Written in 1361-1362, Boccaccio’s De mulieribus claris (The Illustrious Women) is the first collection of women’s biographs in western history.
Inspired, by Boccaccio’s own admission, by his friend Petrarch’s De viris illustribus (The Illustrious Men), this work offers a reasoned compilation of “stories”, both pagan and Christian, of remarkable women, whose excellence, in good or evil, Boccaccio highlights, even if it means drawing from this “evil” the appropriate moral lesson. We thus find the great figures traced by Titus Livius, Pliny the Elder or Suetonius, but also from Saint Jerome or the Bible (the book begins with a “biography” of Eve). There is certainly no lack of the traditional depreciatory remarks, inherited from the two antiquities, on the weakness of women’s character, but in the praise of figures such as Nicostrata or Epicharis, a certain evolution of mentalities is already apparent, provoked by the prodromal stages of humanist reflection on female virtues.
This book, quickly translated into French (Laurent de Premierfait) or into German (Heinrich Steinhöwel), strongly marked its time, since Chaucer drew on it for The Canterbury Tales and Christine de Pisan, in 1405, for her Livre de la cité des dames.
In this newly inspiring work, Boccace therefore gives the modern reader an overview, vast and often picturious, of medieval attitudes to women, at a time when the renascent elites were going to change their view of women’s potential (Jean-Yves Boriaud, Les Femmes illustres / De Mulieribus claris).
“The work, written between 1360 and 1362, amplified and recast in later years, contains the biography of 104 famous ladies of all times, from Eve to Queen Joan of Naples; it is dedicated to the beautiful Andrée Acciaiuoli, sister of the great seneschal Nicolas Acciaiuoli, second wife of a Count of Altavilla.
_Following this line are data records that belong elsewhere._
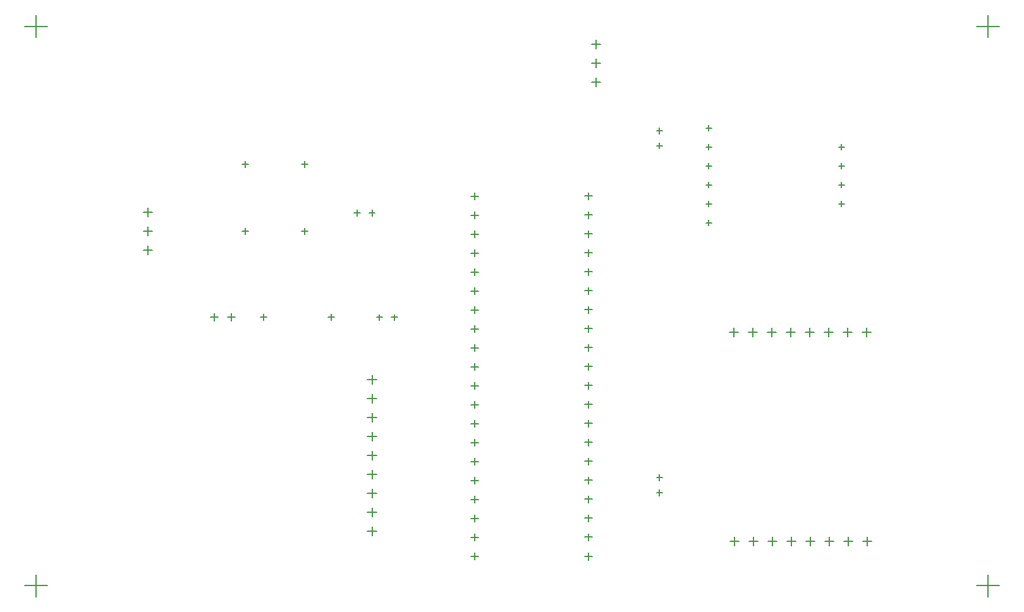
<source format=gbr>
G04*
G04 #@! TF.GenerationSoftware,Altium Limited,Altium Designer,24.1.2 (44)*
G04*
G04 Layer_Color=128*
%FSLAX44Y44*%
%MOMM*%
G71*
G04*
G04 #@! TF.SameCoordinates,0D7877E6-725A-4D16-A8B8-B6347F423BC3*
G04*
G04*
G04 #@! TF.FilePolarity,Positive*
G04*
G01*
G75*
%ADD49C,0.1270*%
D49*
X494000Y148400D02*
X506000D01*
X500000Y142400D02*
Y154400D01*
X494000Y173800D02*
X506000D01*
X500000Y167800D02*
Y179800D01*
X494000Y199200D02*
X506000D01*
X500000Y193200D02*
Y205200D01*
X494000Y224600D02*
X506000D01*
X500000Y218600D02*
Y230600D01*
X494000Y250000D02*
X506000D01*
X500000Y244000D02*
Y256000D01*
X494000Y275400D02*
X506000D01*
X500000Y269400D02*
Y281400D01*
X494000Y300800D02*
X506000D01*
X500000Y294800D02*
Y306800D01*
X494000Y326200D02*
X506000D01*
X500000Y320200D02*
Y332200D01*
X494000Y123000D02*
X506000D01*
X500000Y117000D02*
Y129000D01*
X1310000Y800000D02*
X1340000D01*
X1325000Y785000D02*
Y815000D01*
X35000Y800000D02*
X65000D01*
X50000Y785000D02*
Y815000D01*
X785000Y496200D02*
X795000D01*
X790000Y491200D02*
Y501200D01*
X785000Y521600D02*
X795000D01*
X790000Y516600D02*
Y526600D01*
X785000Y572400D02*
X795000D01*
X790000Y567400D02*
Y577400D01*
X785000Y470800D02*
X795000D01*
X790000Y465800D02*
Y475800D01*
X785000Y547000D02*
X795000D01*
X790000Y542000D02*
Y552000D01*
X785000Y445400D02*
X795000D01*
X790000Y440400D02*
Y450400D01*
X632854Y191291D02*
X642854D01*
X637854Y186291D02*
Y196291D01*
X632854Y89691D02*
X642854D01*
X637854Y84691D02*
Y94691D01*
X632854Y165891D02*
X642854D01*
X637854Y160891D02*
Y170891D01*
X632854Y140491D02*
X642854D01*
X637854Y135491D02*
Y145491D01*
X632854Y115091D02*
X642854D01*
X637854Y110091D02*
Y120091D01*
X632854Y216691D02*
X642854D01*
X637854Y211691D02*
Y221691D01*
X632854Y242091D02*
X642854D01*
X637854Y237091D02*
Y247091D01*
X632854Y292891D02*
X642854D01*
X637854Y287891D02*
Y297891D01*
X632854Y318291D02*
X642854D01*
X637854Y313291D02*
Y323291D01*
X632854Y343691D02*
X642854D01*
X637854Y338691D02*
Y348691D01*
X632854Y267491D02*
X642854D01*
X637854Y262491D02*
Y272491D01*
X632854Y369091D02*
X642854D01*
X637854Y364091D02*
Y374091D01*
X632854Y419891D02*
X642854D01*
X637854Y414891D02*
Y424891D01*
X632854Y572291D02*
X642854D01*
X637854Y567291D02*
Y577291D01*
X632854Y546891D02*
X642854D01*
X637854Y541891D02*
Y551891D01*
X632854Y521491D02*
X642854D01*
X637854Y516491D02*
Y526491D01*
X632854Y496091D02*
X642854D01*
X637854Y491091D02*
Y501091D01*
X632854Y394491D02*
X642854D01*
X637854Y389491D02*
Y399491D01*
X632854Y470691D02*
X642854D01*
X637854Y465691D02*
Y475691D01*
X632854Y445291D02*
X642854D01*
X637854Y440291D02*
Y450291D01*
X785000Y191400D02*
X795000D01*
X790000Y186400D02*
Y196400D01*
X785000Y89546D02*
X795000D01*
X790000Y84546D02*
Y94546D01*
X785000Y166000D02*
X795000D01*
X790000Y161000D02*
Y171000D01*
X785000Y140600D02*
X795000D01*
X790000Y135600D02*
Y145600D01*
X785000Y115200D02*
X795000D01*
X790000Y110200D02*
Y120200D01*
X785000Y216800D02*
X795000D01*
X790000Y211800D02*
Y221800D01*
X785000Y343800D02*
X795000D01*
X790000Y338800D02*
Y348800D01*
X785000Y420000D02*
X795000D01*
X790000Y415000D02*
Y425000D01*
X785000Y394600D02*
X795000D01*
X790000Y389600D02*
Y399600D01*
X785000Y369200D02*
X795000D01*
X790000Y364200D02*
Y374200D01*
X785000Y318400D02*
X795000D01*
X790000Y313400D02*
Y323400D01*
X785000Y293000D02*
X795000D01*
X790000Y288000D02*
Y298000D01*
X785000Y267600D02*
X795000D01*
X790000Y262600D02*
Y272600D01*
X785000Y242200D02*
X795000D01*
X790000Y237200D02*
Y247200D01*
X35000Y50000D02*
X65000D01*
X50000Y35000D02*
Y65000D01*
X194000Y550800D02*
X206000D01*
X200000Y544800D02*
Y556800D01*
X194000Y500000D02*
X206000D01*
X200000Y494000D02*
Y506000D01*
X194000Y525400D02*
X206000D01*
X200000Y519400D02*
Y531400D01*
X1310000Y50000D02*
X1340000D01*
X1325000Y35000D02*
Y65000D01*
X1131000Y390000D02*
X1143000D01*
X1137000Y384000D02*
Y396000D01*
X1105600Y390000D02*
X1117600D01*
X1111600Y384000D02*
Y396000D01*
X1080200Y390000D02*
X1092200D01*
X1086200Y384000D02*
Y396000D01*
X1054800Y390000D02*
X1066800D01*
X1060800Y384000D02*
Y396000D01*
X1029400Y390000D02*
X1041400D01*
X1035400Y384000D02*
Y396000D01*
X1004000Y390000D02*
X1016000D01*
X1010000Y384000D02*
Y396000D01*
X978600Y390000D02*
X990600D01*
X984600Y384000D02*
Y396000D01*
X1157200Y110000D02*
X1169200D01*
X1163200Y104000D02*
Y116000D01*
X1131800Y110000D02*
X1143800D01*
X1137800Y104000D02*
Y116000D01*
X1106400Y110000D02*
X1118400D01*
X1112400Y104000D02*
Y116000D01*
X1081000Y110000D02*
X1093000D01*
X1087000Y104000D02*
Y116000D01*
X1055600Y110000D02*
X1067600D01*
X1061600Y104000D02*
Y116000D01*
X1030200Y110000D02*
X1042200D01*
X1036200Y104000D02*
Y116000D01*
X1004800Y110000D02*
X1016800D01*
X1010800Y104000D02*
Y116000D01*
X979400Y110000D02*
X991400D01*
X985400Y104000D02*
Y116000D01*
X1156400Y390000D02*
X1168400D01*
X1162400Y384000D02*
Y396000D01*
X947290Y663500D02*
X954910D01*
X951100Y659690D02*
Y667310D01*
X1125090Y638100D02*
X1132710D01*
X1128900Y634290D02*
Y641910D01*
X1125090Y612700D02*
X1132710D01*
X1128900Y608890D02*
Y616510D01*
X1125090Y587300D02*
X1132710D01*
X1128900Y583490D02*
Y591110D01*
X1125090Y561900D02*
X1132710D01*
X1128900Y558090D02*
Y565710D01*
X947290Y536500D02*
X954910D01*
X951100Y532690D02*
Y540310D01*
X947290Y561900D02*
X954910D01*
X951100Y558090D02*
Y565710D01*
X947290Y587300D02*
X954910D01*
X951100Y583490D02*
Y591110D01*
X947290Y612700D02*
X954910D01*
X951100Y608890D02*
Y616510D01*
X947290Y638100D02*
X954910D01*
X951100Y634290D02*
Y641910D01*
X881000Y640000D02*
X889000D01*
X885000Y636000D02*
Y644000D01*
X881000Y660000D02*
X889000D01*
X885000Y656000D02*
Y664000D01*
X881000Y195000D02*
X889000D01*
X885000Y191000D02*
Y199000D01*
X881000Y175000D02*
X889000D01*
X885000Y171000D02*
Y179000D01*
X794000Y725000D02*
X806000D01*
X800000Y719000D02*
Y731000D01*
X794000Y750400D02*
X806000D01*
X800000Y744400D02*
Y756400D01*
X794000Y775800D02*
X806000D01*
X800000Y769800D02*
Y781800D01*
X283600Y410000D02*
X293600D01*
X288600Y405000D02*
Y415000D01*
X306400Y410000D02*
X316400D01*
X311400Y405000D02*
Y415000D01*
X526000Y410000D02*
X534000D01*
X530000Y406000D02*
Y414000D01*
X506000Y410000D02*
X514000D01*
X510000Y406000D02*
Y414000D01*
X440750Y410000D02*
X449250D01*
X445000Y405750D02*
Y414250D01*
X350750Y410000D02*
X359250D01*
X355000Y405750D02*
Y414250D01*
X325751Y525000D02*
X334250D01*
X330000Y520750D02*
Y529250D01*
X325751Y615000D02*
X334250D01*
X330000Y610750D02*
Y619250D01*
X405750Y615000D02*
X414250D01*
X410000Y610750D02*
Y619250D01*
X405750Y525000D02*
X414250D01*
X410000Y520750D02*
Y529250D01*
X496000Y550000D02*
X504000D01*
X500000Y546000D02*
Y554000D01*
X476000Y550000D02*
X484000D01*
X480000Y546000D02*
Y554000D01*
M02*

</source>
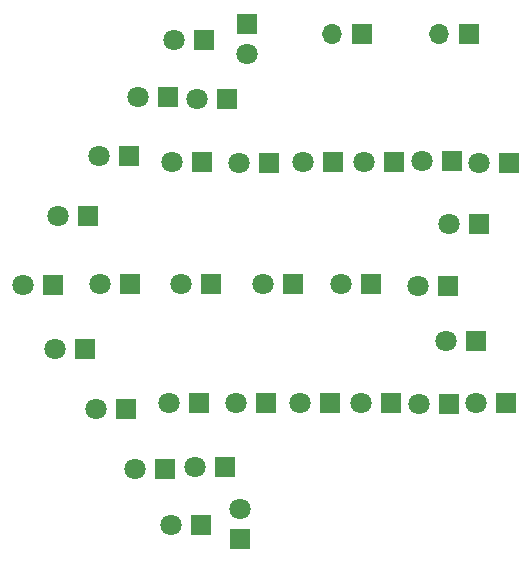
<source format=gbr>
%TF.GenerationSoftware,KiCad,Pcbnew,(5.1.4)-1*%
%TF.CreationDate,2020-11-17T10:49:43+02:00*%
%TF.ProjectId,prose,70726f73-652e-46b6-9963-61645f706362,rev?*%
%TF.SameCoordinates,Original*%
%TF.FileFunction,Soldermask,Bot*%
%TF.FilePolarity,Negative*%
%FSLAX46Y46*%
G04 Gerber Fmt 4.6, Leading zero omitted, Abs format (unit mm)*
G04 Created by KiCad (PCBNEW (5.1.4)-1) date 2020-11-17 10:49:43*
%MOMM*%
%LPD*%
G04 APERTURE LIST*
%ADD10R,1.800000X1.800000*%
%ADD11C,1.800000*%
%ADD12R,1.700000X1.700000*%
%ADD13O,1.700000X1.700000*%
G04 APERTURE END LIST*
D10*
%TO.C,D21*%
X88390000Y-63070000D03*
D11*
X85850000Y-63070000D03*
%TD*%
%TO.C,D18*%
X83040000Y-78180000D03*
D10*
X85580000Y-78180000D03*
%TD*%
D12*
%TO.C,P2*%
X75960000Y-52160000D03*
D13*
X73420000Y-52160000D03*
%TD*%
D10*
%TO.C,D5*%
X49784000Y-73406000D03*
D11*
X47244000Y-73406000D03*
%TD*%
%TO.C,D6*%
X49920000Y-78870000D03*
D10*
X52460000Y-78870000D03*
%TD*%
%TO.C,D7*%
X55980000Y-83950000D03*
D11*
X53440000Y-83950000D03*
%TD*%
%TO.C,D8*%
X56730000Y-88990000D03*
D10*
X59270000Y-88990000D03*
%TD*%
D11*
%TO.C,D9*%
X59780000Y-93740000D03*
D10*
X62320000Y-93740000D03*
%TD*%
%TO.C,D10*%
X65580000Y-94940000D03*
D11*
X65580000Y-92400000D03*
%TD*%
D10*
%TO.C,D11*%
X64280000Y-88820000D03*
D11*
X61740000Y-88820000D03*
%TD*%
%TO.C,D12*%
X59610000Y-83410000D03*
D10*
X62150000Y-83410000D03*
%TD*%
%TO.C,D13*%
X67780000Y-83410000D03*
D11*
X65240000Y-83410000D03*
%TD*%
%TO.C,D14*%
X70660000Y-83460000D03*
D10*
X73200000Y-83460000D03*
%TD*%
%TO.C,D15*%
X78360000Y-83410000D03*
D11*
X75820000Y-83410000D03*
%TD*%
%TO.C,D16*%
X80720000Y-83510000D03*
D10*
X83260000Y-83510000D03*
%TD*%
%TO.C,D17*%
X88140000Y-83400000D03*
D11*
X85600000Y-83400000D03*
%TD*%
%TO.C,D19*%
X80650000Y-73490000D03*
D10*
X83190000Y-73490000D03*
%TD*%
D11*
%TO.C,D29*%
X74110000Y-73360000D03*
D10*
X76650000Y-73360000D03*
%TD*%
%TO.C,D30*%
X70060000Y-73390000D03*
D11*
X67520000Y-73390000D03*
%TD*%
%TO.C,D31*%
X60610000Y-73390000D03*
D10*
X63150000Y-73390000D03*
%TD*%
%TO.C,D32*%
X56310000Y-73360000D03*
D11*
X53770000Y-73360000D03*
%TD*%
D12*
%TO.C,P3*%
X84950000Y-52160000D03*
D13*
X82410000Y-52160000D03*
%TD*%
D11*
%TO.C,D1*%
X60030000Y-52730000D03*
D10*
X62570000Y-52730000D03*
%TD*%
%TO.C,D2*%
X59510000Y-57480000D03*
D11*
X56970000Y-57480000D03*
%TD*%
%TO.C,D3*%
X53690000Y-62520000D03*
D10*
X56230000Y-62520000D03*
%TD*%
%TO.C,D4*%
X52710000Y-67600000D03*
D11*
X50170000Y-67600000D03*
%TD*%
%TO.C,D20*%
X83280000Y-68280000D03*
D10*
X85820000Y-68280000D03*
%TD*%
D11*
%TO.C,D22*%
X80970000Y-62960000D03*
D10*
X83510000Y-62960000D03*
%TD*%
%TO.C,D23*%
X78610000Y-63060000D03*
D11*
X76070000Y-63060000D03*
%TD*%
D10*
%TO.C,D24*%
X73440000Y-63010000D03*
D11*
X70900000Y-63010000D03*
%TD*%
%TO.C,D25*%
X65480000Y-63070000D03*
D10*
X68020000Y-63070000D03*
%TD*%
%TO.C,D26*%
X62400000Y-63060000D03*
D11*
X59860000Y-63060000D03*
%TD*%
%TO.C,D27*%
X61980000Y-57660000D03*
D10*
X64520000Y-57660000D03*
%TD*%
%TO.C,D28*%
X66220000Y-51340000D03*
D11*
X66220000Y-53880000D03*
%TD*%
M02*

</source>
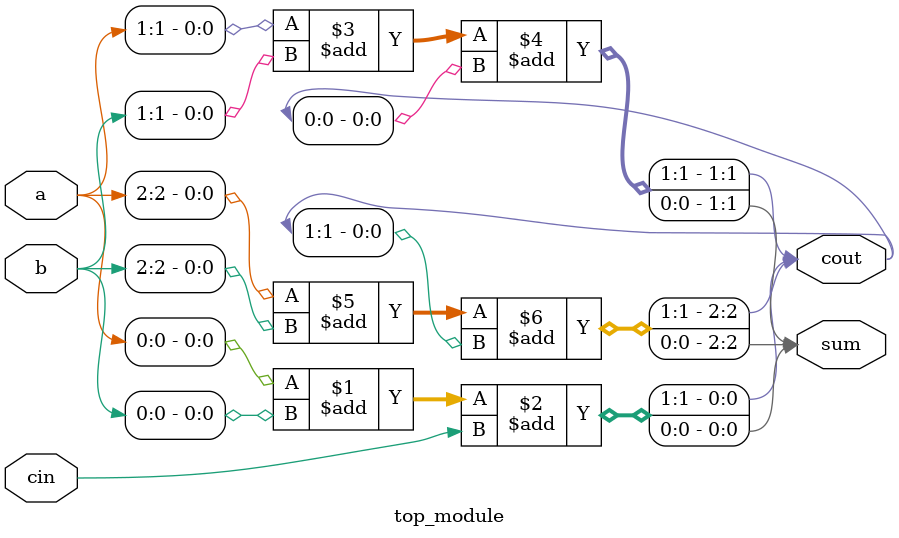
<source format=v>
module top_module( 
    input [2:0] a, b,
    input cin,
    output [2:0] cout,
    output [2:0] sum );
    
	assign {cout[0], sum[0]} = a[0]+b[0]+cin;
    assign {cout[1], sum[1]} = a[1]+b[1]+cout[0];
    assign {cout[2], sum[2]} = a[2]+b[2]+cout[1];
    
endmodule
</source>
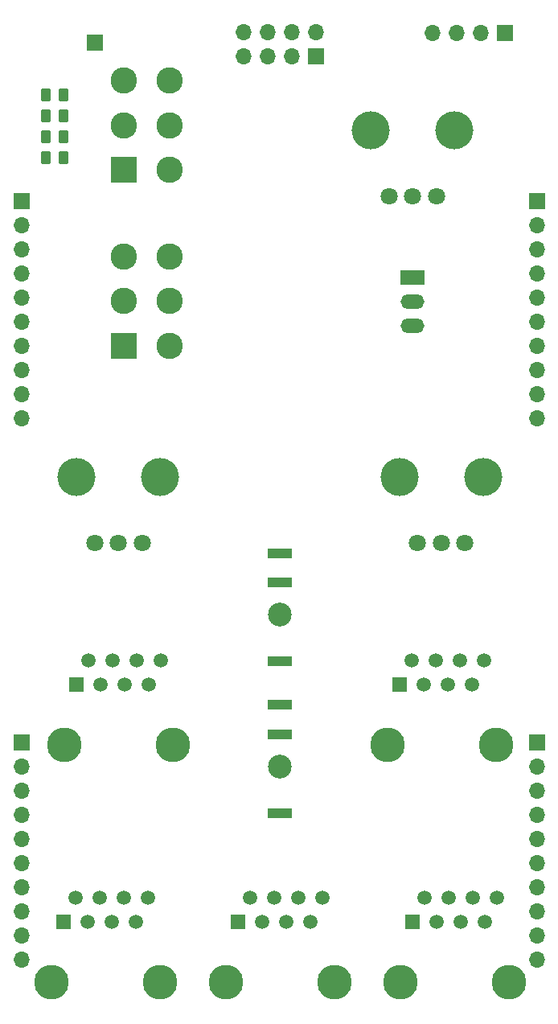
<source format=gbr>
%TF.GenerationSoftware,KiCad,Pcbnew,(6.0.11)*%
%TF.CreationDate,2023-04-28T10:51:55+01:00*%
%TF.ProjectId,Quadraphone_Controls_v2,51756164-7261-4706-986f-6e655f436f6e,rev?*%
%TF.SameCoordinates,Original*%
%TF.FileFunction,Soldermask,Bot*%
%TF.FilePolarity,Negative*%
%FSLAX46Y46*%
G04 Gerber Fmt 4.6, Leading zero omitted, Abs format (unit mm)*
G04 Created by KiCad (PCBNEW (6.0.11)) date 2023-04-28 10:51:55*
%MOMM*%
%LPD*%
G01*
G04 APERTURE LIST*
G04 Aperture macros list*
%AMRoundRect*
0 Rectangle with rounded corners*
0 $1 Rounding radius*
0 $2 $3 $4 $5 $6 $7 $8 $9 X,Y pos of 4 corners*
0 Add a 4 corners polygon primitive as box body*
4,1,4,$2,$3,$4,$5,$6,$7,$8,$9,$2,$3,0*
0 Add four circle primitives for the rounded corners*
1,1,$1+$1,$2,$3*
1,1,$1+$1,$4,$5*
1,1,$1+$1,$6,$7*
1,1,$1+$1,$8,$9*
0 Add four rect primitives between the rounded corners*
20,1,$1+$1,$2,$3,$4,$5,0*
20,1,$1+$1,$4,$5,$6,$7,0*
20,1,$1+$1,$6,$7,$8,$9,0*
20,1,$1+$1,$8,$9,$2,$3,0*%
G04 Aperture macros list end*
%ADD10R,2.775000X2.775000*%
%ADD11C,2.775000*%
%ADD12RoundRect,0.250000X0.262500X0.450000X-0.262500X0.450000X-0.262500X-0.450000X0.262500X-0.450000X0*%
%ADD13C,3.650000*%
%ADD14R,1.500000X1.500000*%
%ADD15C,1.500000*%
%ADD16C,4.000000*%
%ADD17C,1.800000*%
%ADD18R,2.500000X1.500000*%
%ADD19O,2.500000X1.500000*%
%ADD20C,2.500000*%
%ADD21R,2.500000X1.000000*%
%ADD22R,1.700000X1.700000*%
%ADD23O,1.700000X1.700000*%
G04 APERTURE END LIST*
D10*
%TO.C,SW3*%
X63585000Y-59700000D03*
D11*
X63585000Y-55000000D03*
X63585000Y-50300000D03*
X68415000Y-59700000D03*
X68415000Y-55000000D03*
X68415000Y-50300000D03*
%TD*%
D12*
%TO.C,R4*%
X57212500Y-51800000D03*
X55387500Y-51800000D03*
%TD*%
%TO.C,R3*%
X57212500Y-54000000D03*
X55387500Y-54000000D03*
%TD*%
%TO.C,R2*%
X55387500Y-56200000D03*
X57212500Y-56200000D03*
%TD*%
%TO.C,R1*%
X57212500Y-58400000D03*
X55387500Y-58400000D03*
%TD*%
D13*
%TO.C,J7*%
X102760000Y-120200000D03*
X91330000Y-120200000D03*
D14*
X92600000Y-113850000D03*
D15*
X93870000Y-111310000D03*
X95140000Y-113850000D03*
X96410000Y-111310000D03*
X97680000Y-113850000D03*
X98950000Y-111310000D03*
X100220000Y-113850000D03*
X101490000Y-111310000D03*
%TD*%
D16*
%TO.C,Fine_Tune1*%
X89600000Y-55500000D03*
X98400000Y-55500000D03*
D17*
X96500000Y-62500000D03*
X94000000Y-62500000D03*
X91500000Y-62500000D03*
%TD*%
D13*
%TO.C,J9*%
X57330000Y-120200000D03*
X68760000Y-120200000D03*
D14*
X58600000Y-113850000D03*
D15*
X59870000Y-111310000D03*
X61140000Y-113850000D03*
X62410000Y-111310000D03*
X63680000Y-113850000D03*
X64950000Y-111310000D03*
X66220000Y-113850000D03*
X67490000Y-111310000D03*
%TD*%
D13*
%TO.C,J8*%
X92730000Y-145200000D03*
X104160000Y-145200000D03*
D14*
X94000000Y-138850000D03*
D15*
X95270000Y-136310000D03*
X96540000Y-138850000D03*
X97810000Y-136310000D03*
X99080000Y-138850000D03*
X100350000Y-136310000D03*
X101620000Y-138850000D03*
X102890000Y-136310000D03*
%TD*%
D18*
%TO.C,SW1*%
X94000000Y-71000000D03*
D19*
X94000000Y-73540000D03*
X94000000Y-76080000D03*
%TD*%
D16*
%TO.C,Vibrato_Depth1*%
X58600000Y-92000000D03*
X67400000Y-92000000D03*
D17*
X65500000Y-99000000D03*
X63000000Y-99000000D03*
X60500000Y-99000000D03*
%TD*%
D13*
%TO.C,J10*%
X67360000Y-145200000D03*
X55930000Y-145200000D03*
D14*
X57200000Y-138850000D03*
D15*
X58470000Y-136310000D03*
X59740000Y-138850000D03*
X61010000Y-136310000D03*
X62280000Y-138850000D03*
X63550000Y-136310000D03*
X64820000Y-138850000D03*
X66090000Y-136310000D03*
%TD*%
D10*
%TO.C,SW2*%
X63585000Y-78200000D03*
D11*
X63585000Y-73500000D03*
X63585000Y-68800000D03*
X68415000Y-78200000D03*
X68415000Y-73500000D03*
X68415000Y-68800000D03*
%TD*%
D13*
%TO.C,J11*%
X85760000Y-145200000D03*
X74330000Y-145200000D03*
D14*
X75600000Y-138850000D03*
D15*
X76870000Y-136310000D03*
X78140000Y-138850000D03*
X79410000Y-136310000D03*
X80680000Y-138850000D03*
X81950000Y-136310000D03*
X83220000Y-138850000D03*
X84490000Y-136310000D03*
%TD*%
D20*
%TO.C,J6*%
X80000000Y-106500000D03*
D21*
X80000000Y-100020000D03*
X80000000Y-103120000D03*
X80000000Y-111420000D03*
%TD*%
D16*
%TO.C,PWM_Pot1*%
X101400000Y-92000000D03*
X92600000Y-92000000D03*
D17*
X99500000Y-99000000D03*
X97000000Y-99000000D03*
X94500000Y-99000000D03*
%TD*%
D20*
%TO.C,J5*%
X80000000Y-122500000D03*
D21*
X80000000Y-116020000D03*
X80000000Y-119120000D03*
X80000000Y-127420000D03*
%TD*%
D22*
%TO.C,J13*%
X103700000Y-45300000D03*
D23*
X101160000Y-45300000D03*
X98620000Y-45300000D03*
X96080000Y-45300000D03*
%TD*%
D22*
%TO.C,J3*%
X107100000Y-120000000D03*
D23*
X107100000Y-122540000D03*
X107100000Y-125080000D03*
X107100000Y-127620000D03*
X107100000Y-130160000D03*
X107100000Y-132700000D03*
X107100000Y-135240000D03*
X107100000Y-137780000D03*
X107100000Y-140320000D03*
X107100000Y-142860000D03*
%TD*%
D22*
%TO.C,J14*%
X60500000Y-46300000D03*
%TD*%
%TO.C,J4*%
X52800000Y-120000000D03*
D23*
X52800000Y-122540000D03*
X52800000Y-125080000D03*
X52800000Y-127620000D03*
X52800000Y-130160000D03*
X52800000Y-132700000D03*
X52800000Y-135240000D03*
X52800000Y-137780000D03*
X52800000Y-140320000D03*
X52800000Y-142860000D03*
%TD*%
D22*
%TO.C,J1*%
X107100000Y-63000000D03*
D23*
X107100000Y-65540000D03*
X107100000Y-68080000D03*
X107100000Y-70620000D03*
X107100000Y-73160000D03*
X107100000Y-75700000D03*
X107100000Y-78240000D03*
X107100000Y-80780000D03*
X107100000Y-83320000D03*
X107100000Y-85860000D03*
%TD*%
D22*
%TO.C,J12*%
X83800000Y-47750000D03*
D23*
X83800000Y-45210000D03*
X81260000Y-47750000D03*
X81260000Y-45210000D03*
X78720000Y-47750000D03*
X78720000Y-45210000D03*
X76180000Y-47750000D03*
X76180000Y-45210000D03*
%TD*%
D22*
%TO.C,J2*%
X52800000Y-63000000D03*
D23*
X52800000Y-65540000D03*
X52800000Y-68080000D03*
X52800000Y-70620000D03*
X52800000Y-73160000D03*
X52800000Y-75700000D03*
X52800000Y-78240000D03*
X52800000Y-80780000D03*
X52800000Y-83320000D03*
X52800000Y-85860000D03*
%TD*%
M02*

</source>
The example of Petrarch and his treatise on illustrious men had a significant influence on Boccaccio, as he himself acknowledged. The narrative vein expands with some freedom, as in the pages devoted to the life of the papess Joan, the voluptuous length on the love affairs of Thisbe, and the story of the naive Paulina, a Roman beloved of the God Anubis, which is rather reminiscent of the tale of Lisette and the angel Gabriel in the Decameron. (…) Taken as a whole, the volume is a compromise between historical scholarship and storytelling, a pleasant book of scholarship, intended not only for men but also for women, – who, says Boccaccio, for his excuse, being accustomed to hear stories have a greater need of them and are entertained by a copious exposition.” T. F. G. Rouville.
Beautiful italic printing by Philibert Rollet with nice initials and some ornaments. The title is set in a remarkable wood frame reproduced by Baudrier.
Fine copy, of exceptional elegance, covered with a fine seventeenth century binding, the spine of which bears the crowned dolphin lace.
Label of the Pierre Berès bookshop on the first flyleaf (it appeared under n°32 of its 1951 catalogue Livres Français des quinzième & seizième siècles, at a price of 45 000 fr.)